Second String Rivals

The first round of Yankees vs. Red Sox was not quite the marquee match-up it usually is. Aside from the wave of young players both teams are carrying, an additional crop of new faces is up to replace the rash of injured regulars. Jose Molina is behind the dish for New York for the injured Posada. Alberto Gonzalez is playing short for the ailing Captain Intolerable – who somehow manages to get just as much camera-time from the bench. Sox newcomer David Aardsma also got his first taste of the rivalry, pitching a two-inning hold in Sunday’s win. Even Papi had a rare day off in a Yankee series. Come summer, things will be different.

The Next Fifteen

The rivalry continues this week, with a quick, two-game set in the Bronx. Wednesday’s match-up should be Buchholz versus Wang. They faced each other Friday – Buchholz pitched a solid six innings while Wang pitched the game of a lifetime in a complete game two-hitter. Thursday will feature Beckett against Mussina. That’s Josh Beckett – need I say more? After that, we’re done until a four-game series over the July Fourth weekend. A long way off in baseball time.
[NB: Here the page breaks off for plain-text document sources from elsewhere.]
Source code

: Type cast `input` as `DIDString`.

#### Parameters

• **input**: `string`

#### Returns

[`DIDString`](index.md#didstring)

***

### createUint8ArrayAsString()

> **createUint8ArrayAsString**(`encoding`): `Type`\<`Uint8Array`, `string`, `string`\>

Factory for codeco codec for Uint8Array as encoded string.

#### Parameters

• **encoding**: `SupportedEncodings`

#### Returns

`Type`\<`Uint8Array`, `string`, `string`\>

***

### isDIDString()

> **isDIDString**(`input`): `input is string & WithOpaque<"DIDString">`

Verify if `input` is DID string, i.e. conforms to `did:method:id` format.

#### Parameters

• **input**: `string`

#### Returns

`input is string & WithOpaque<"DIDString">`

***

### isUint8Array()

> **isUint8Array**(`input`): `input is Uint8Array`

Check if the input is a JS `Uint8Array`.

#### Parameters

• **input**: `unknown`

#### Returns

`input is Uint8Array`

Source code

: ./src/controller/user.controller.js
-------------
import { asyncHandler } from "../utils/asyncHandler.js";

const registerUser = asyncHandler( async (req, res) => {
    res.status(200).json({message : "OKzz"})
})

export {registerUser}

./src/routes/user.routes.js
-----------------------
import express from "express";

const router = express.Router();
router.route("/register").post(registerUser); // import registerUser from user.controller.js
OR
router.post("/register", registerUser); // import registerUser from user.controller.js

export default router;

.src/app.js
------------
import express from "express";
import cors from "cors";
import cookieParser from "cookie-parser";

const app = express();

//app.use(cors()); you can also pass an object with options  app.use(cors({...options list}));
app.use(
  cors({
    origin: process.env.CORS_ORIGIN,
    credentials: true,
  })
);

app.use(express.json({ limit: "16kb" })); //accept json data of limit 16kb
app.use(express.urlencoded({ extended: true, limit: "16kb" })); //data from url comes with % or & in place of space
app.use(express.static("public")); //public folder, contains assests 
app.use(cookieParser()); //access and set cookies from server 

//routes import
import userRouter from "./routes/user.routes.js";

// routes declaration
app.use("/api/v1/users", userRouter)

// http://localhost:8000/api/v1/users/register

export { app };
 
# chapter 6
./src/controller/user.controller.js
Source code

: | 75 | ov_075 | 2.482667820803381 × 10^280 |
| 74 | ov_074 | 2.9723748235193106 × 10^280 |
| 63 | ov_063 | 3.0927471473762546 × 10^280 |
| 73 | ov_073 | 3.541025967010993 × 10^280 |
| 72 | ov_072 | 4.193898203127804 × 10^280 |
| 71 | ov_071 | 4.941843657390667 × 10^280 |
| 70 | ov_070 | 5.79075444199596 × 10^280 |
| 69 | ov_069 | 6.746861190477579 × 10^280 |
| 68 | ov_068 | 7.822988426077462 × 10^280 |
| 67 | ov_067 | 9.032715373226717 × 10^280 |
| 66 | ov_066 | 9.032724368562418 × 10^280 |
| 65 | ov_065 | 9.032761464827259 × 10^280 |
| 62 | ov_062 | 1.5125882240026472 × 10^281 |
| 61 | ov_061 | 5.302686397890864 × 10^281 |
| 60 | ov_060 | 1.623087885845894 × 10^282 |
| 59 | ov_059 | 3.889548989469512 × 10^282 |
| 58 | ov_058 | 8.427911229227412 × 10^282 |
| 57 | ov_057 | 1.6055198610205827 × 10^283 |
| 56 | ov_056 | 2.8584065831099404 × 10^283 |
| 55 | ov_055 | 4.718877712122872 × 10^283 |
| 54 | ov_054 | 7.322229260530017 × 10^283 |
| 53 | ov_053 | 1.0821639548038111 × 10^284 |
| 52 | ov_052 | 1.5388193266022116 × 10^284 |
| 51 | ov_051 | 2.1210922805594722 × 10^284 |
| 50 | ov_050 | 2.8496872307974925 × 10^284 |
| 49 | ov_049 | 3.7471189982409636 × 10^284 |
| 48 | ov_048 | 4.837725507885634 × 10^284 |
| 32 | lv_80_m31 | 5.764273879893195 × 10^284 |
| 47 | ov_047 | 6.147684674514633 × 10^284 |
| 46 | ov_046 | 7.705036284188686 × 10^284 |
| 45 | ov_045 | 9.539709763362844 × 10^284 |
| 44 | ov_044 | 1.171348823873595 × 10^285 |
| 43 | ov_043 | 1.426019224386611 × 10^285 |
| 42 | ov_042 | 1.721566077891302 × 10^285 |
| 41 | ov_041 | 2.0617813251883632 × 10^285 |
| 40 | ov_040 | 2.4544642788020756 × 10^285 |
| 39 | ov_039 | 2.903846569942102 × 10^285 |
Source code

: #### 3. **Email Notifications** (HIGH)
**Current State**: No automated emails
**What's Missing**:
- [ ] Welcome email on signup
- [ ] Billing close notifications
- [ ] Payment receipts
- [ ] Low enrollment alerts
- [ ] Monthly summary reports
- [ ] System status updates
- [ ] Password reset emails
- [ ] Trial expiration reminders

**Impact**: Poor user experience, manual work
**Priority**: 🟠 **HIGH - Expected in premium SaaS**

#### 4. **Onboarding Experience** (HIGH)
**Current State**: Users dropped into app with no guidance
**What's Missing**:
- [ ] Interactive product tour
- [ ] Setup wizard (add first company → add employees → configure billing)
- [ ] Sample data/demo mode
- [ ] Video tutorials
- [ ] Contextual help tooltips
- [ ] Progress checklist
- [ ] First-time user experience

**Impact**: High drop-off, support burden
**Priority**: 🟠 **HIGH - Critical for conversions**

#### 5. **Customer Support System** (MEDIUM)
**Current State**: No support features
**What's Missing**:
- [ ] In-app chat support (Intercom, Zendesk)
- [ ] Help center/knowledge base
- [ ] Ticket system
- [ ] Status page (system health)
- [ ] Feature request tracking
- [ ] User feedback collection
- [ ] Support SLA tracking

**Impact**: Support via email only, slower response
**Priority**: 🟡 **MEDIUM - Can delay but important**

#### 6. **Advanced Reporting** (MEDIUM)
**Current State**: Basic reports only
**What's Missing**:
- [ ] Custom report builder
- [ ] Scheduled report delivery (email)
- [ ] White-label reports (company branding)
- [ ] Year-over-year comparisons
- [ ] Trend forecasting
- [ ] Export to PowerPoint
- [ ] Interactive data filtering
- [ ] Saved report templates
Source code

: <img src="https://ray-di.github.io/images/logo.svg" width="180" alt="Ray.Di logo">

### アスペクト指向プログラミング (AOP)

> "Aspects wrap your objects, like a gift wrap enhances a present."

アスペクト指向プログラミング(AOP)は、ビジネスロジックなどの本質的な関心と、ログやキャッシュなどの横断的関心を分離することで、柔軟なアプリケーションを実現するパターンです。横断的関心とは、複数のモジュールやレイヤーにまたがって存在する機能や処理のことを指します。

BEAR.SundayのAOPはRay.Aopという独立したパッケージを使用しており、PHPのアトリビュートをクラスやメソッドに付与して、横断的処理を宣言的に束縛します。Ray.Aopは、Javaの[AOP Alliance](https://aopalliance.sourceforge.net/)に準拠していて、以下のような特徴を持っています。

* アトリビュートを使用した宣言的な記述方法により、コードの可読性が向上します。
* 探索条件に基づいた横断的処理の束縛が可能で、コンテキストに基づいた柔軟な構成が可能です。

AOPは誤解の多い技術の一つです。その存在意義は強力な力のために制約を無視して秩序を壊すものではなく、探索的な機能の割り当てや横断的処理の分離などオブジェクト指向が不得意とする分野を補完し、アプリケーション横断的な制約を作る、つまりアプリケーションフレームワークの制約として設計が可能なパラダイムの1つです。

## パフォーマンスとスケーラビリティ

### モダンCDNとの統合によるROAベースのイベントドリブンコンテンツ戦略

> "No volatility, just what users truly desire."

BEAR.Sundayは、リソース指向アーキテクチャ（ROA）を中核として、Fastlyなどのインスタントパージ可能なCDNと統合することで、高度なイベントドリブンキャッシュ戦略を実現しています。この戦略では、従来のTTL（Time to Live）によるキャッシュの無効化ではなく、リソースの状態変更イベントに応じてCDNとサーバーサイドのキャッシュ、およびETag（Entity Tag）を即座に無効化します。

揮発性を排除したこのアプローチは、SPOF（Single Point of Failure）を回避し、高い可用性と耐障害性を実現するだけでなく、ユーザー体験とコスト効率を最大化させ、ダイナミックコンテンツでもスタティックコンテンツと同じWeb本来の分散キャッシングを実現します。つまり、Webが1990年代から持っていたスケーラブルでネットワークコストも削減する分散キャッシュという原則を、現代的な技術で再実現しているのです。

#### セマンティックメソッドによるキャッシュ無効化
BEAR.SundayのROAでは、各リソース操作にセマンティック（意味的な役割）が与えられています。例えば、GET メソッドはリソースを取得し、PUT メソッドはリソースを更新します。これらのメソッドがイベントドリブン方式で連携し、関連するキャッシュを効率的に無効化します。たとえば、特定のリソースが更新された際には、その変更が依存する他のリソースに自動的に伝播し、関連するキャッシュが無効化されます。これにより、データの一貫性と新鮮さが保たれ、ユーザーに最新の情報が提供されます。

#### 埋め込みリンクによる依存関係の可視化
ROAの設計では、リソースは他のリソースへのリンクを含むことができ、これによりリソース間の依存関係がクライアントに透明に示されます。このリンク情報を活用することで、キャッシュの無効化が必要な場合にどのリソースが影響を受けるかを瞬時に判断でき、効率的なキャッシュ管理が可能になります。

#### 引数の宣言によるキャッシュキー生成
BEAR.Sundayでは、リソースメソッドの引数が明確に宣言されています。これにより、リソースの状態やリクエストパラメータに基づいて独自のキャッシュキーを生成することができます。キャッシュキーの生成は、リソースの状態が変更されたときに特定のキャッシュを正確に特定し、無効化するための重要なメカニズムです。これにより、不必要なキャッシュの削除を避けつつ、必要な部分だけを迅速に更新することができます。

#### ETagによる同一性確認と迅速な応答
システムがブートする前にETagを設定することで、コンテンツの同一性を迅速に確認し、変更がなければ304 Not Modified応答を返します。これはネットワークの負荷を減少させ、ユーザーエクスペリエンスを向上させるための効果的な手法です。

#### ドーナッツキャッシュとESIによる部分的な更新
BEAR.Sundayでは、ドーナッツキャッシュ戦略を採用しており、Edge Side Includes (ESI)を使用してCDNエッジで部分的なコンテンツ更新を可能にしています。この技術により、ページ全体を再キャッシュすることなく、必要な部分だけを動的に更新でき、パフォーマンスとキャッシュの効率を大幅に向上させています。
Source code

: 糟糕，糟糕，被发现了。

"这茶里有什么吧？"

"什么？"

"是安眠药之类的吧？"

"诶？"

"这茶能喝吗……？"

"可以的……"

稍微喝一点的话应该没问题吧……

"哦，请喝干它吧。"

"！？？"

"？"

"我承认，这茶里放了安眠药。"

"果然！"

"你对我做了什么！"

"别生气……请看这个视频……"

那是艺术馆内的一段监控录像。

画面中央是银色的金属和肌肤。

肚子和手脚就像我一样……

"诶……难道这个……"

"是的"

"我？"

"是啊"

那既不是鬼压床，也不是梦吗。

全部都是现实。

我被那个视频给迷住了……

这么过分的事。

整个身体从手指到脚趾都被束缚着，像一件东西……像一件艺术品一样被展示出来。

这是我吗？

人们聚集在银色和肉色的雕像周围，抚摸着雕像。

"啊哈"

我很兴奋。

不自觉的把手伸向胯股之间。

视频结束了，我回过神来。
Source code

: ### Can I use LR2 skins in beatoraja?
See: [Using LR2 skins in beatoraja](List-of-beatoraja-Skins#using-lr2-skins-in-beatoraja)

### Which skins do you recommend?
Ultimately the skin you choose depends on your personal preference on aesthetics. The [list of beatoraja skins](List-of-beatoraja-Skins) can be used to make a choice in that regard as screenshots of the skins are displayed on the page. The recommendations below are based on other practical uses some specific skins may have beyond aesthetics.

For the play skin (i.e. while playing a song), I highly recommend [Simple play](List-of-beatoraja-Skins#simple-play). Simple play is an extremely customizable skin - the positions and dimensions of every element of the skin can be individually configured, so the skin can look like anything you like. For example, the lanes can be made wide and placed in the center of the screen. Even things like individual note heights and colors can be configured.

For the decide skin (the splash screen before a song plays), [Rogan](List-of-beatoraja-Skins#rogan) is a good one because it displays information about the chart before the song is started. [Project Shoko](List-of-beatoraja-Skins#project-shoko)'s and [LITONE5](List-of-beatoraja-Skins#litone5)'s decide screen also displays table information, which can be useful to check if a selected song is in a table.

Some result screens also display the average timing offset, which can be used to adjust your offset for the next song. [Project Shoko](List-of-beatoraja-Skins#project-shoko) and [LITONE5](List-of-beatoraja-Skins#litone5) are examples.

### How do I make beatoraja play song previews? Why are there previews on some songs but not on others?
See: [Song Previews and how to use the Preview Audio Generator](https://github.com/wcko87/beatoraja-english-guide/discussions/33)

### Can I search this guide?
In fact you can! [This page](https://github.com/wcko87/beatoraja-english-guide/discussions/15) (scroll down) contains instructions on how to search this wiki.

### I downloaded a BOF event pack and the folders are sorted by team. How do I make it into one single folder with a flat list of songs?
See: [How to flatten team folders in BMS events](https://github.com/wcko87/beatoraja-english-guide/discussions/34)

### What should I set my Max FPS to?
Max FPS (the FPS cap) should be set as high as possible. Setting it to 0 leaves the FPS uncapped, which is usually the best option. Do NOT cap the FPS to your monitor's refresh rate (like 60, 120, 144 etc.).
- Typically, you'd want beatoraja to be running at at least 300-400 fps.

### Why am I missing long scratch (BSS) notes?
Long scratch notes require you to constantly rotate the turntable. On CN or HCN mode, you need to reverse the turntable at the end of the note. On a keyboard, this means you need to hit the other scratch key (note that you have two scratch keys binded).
That’s all for now folks. Good to see the greatest rivalry in sports is still as intense as ever. By the time summer finally kicks in around Boston, I expect the drama between these teams to get bigger and better. Girardi versus Tito in a steel cage match? Jeets and A-Rod in a special edition man-love episode of Sox Appeal? A sex tape of Clay Buchholz and his Playmate girlfriend with “Yankees Suck” tattooed on his ass? Anything is possible.